The 32 sides qualified for the World Cup are waiting for the draw with baited breath. In the meantime, their hosts have welcomed each of the latest qualifiers individually...
Greece, Slovenia, Portugal, France, Uruguay and Algeria all secured their tickets to South Africa next year.
They join Nigeria, Cameroon, New Zealand, Japan, Netherlands, North Korea, Australia, South Korea, USA, Brazil, Ghana, England, Paraguay, Spain, Denmark, Cote d’Ivoire, Chile, Germany, Italy, Mexico, Serbia, Switzerland, Argentina, Honduras, Slovakia and hosts South Africa as the teams participating in the 2010 FIFA World Cup South Africa.
Algeria qualified after beating Egypt 1-0, securing the final spot from the six Africa zone positions available.
“After a 23-year absence, we welcome Algeria back to the World Cup stage. We look forward to seeing if they can repeat the heroics of their first FIFA World Cup, where they claimed a deserved 2-1 victory over eventual finalists West Germany,” said Jordaan in a press statement.
The Desert Foxes also beat Namibia in September to qualify for the African Nations Cup, which will be held in Angola next year. They have twice played in the World Cup – in 1982 and 1986.
France qualified after a 1-1 draw with Ireland. “It is a pleasure to welcome a former World Cup champion and host to South Africa,” said Jordaan. "As one of the giants of world football, France will definitely attract the attention of the fans and I am certain their matches will be sold out."
Portugal qualified after beating Bosnia-Herzegovina 1-0. “With stars such as Cristiano Ronaldo and the like coming to South Africa, the competition is certainly heating up and it is the fans that will benefit," he continued. "It is with great pleasure that I welcome the Portuguese to South Africa in 2010 and I am sure the strong Portuguese community in this country is equally pleased. Portugal can be assured that they will be welcomed with open arms when they arrive in South Africa in just under 200 days time.”
Portugal have made four World Cup appearances in their history, with a best place of third during the 1966 tournament in England.
Slovenia qualified after beating Russia 1-0, advancing on away goals. “With one World Cup already under their belt, Slovenia have proved their worth and are a welcome addition to the 2010 FIFA World Cup in South Africa.
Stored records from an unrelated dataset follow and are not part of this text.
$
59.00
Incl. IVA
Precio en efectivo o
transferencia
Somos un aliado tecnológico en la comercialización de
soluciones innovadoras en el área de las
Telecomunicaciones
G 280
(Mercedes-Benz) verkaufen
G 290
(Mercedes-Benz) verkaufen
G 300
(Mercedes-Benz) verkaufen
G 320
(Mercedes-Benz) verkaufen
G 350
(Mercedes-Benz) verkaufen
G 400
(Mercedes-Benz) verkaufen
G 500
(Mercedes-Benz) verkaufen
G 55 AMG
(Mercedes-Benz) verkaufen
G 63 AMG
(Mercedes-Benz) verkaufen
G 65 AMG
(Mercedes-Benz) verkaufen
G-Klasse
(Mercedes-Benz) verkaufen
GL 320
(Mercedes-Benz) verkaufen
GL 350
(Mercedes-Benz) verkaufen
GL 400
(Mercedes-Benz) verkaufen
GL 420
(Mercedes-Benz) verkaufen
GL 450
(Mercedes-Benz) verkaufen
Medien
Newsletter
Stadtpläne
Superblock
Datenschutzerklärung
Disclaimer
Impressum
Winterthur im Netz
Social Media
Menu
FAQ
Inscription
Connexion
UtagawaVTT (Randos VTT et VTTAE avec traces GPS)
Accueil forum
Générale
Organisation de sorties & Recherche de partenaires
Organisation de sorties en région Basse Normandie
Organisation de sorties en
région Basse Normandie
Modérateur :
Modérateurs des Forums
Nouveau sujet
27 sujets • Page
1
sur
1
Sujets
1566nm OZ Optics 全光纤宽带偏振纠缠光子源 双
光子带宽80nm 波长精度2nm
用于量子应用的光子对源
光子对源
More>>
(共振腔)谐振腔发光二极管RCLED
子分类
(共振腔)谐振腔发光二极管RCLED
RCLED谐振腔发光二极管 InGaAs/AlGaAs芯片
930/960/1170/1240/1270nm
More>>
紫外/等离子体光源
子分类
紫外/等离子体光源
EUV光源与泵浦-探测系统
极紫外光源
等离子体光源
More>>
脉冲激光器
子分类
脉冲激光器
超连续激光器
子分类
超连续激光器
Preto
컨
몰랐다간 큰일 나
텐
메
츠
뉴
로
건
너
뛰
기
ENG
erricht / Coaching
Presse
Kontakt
We look forward to seeing them in action next year,” said Jordaan.
Slovenia have participated in international competition after gaining independence following the break-up of Yugoslavia in 1991. After missing out on a place at France 1998, they qualified for the World Cup finals at the second attempt, gaining entry to the 2002 edition in South Korea/Japan.
Greece qualified after beating Ukraine 1-0. “We have seen what Greece can do in major football tournaments after their win in Euro 2004, and they are a great addition to the 2010 tournament,” Jordaan continued. "South Africa has a strong Greek community that will certainly come out in support of this team during the World Cup."
Greece rewrote the football history books in the summer of 2004 with their sensational European Championship triumph in Portugal. Dismissed as rank outsiders before the tournament, the Greek dream gathered momentum as some of the sport's big names, including dethroned champions France, Czech Republic and finally hosts Portugal, succumbed to them.
Uruguay qualified after a 1-1 draw with Costa Rica. “With such a rich World Cup history it really is an honour to have Uruguay at the 2010 FIFA World Cup. As the first host and winner of this tournament they are a World Cup institution and will be closely followed during the tournament next year,” said Jordaan.
It has been some time since their last World Cup triumph − in Brazil in 1950 − but the Celeste have competed in eight further finals. They also reached the semi-finals in 1954 and 1970, and have qualified for the second round twice since.
The 32 qualified teams will be placed into their groups on December 4, 2009 during the Final Draw of the 2010 FIFA World Cup in Cape Town.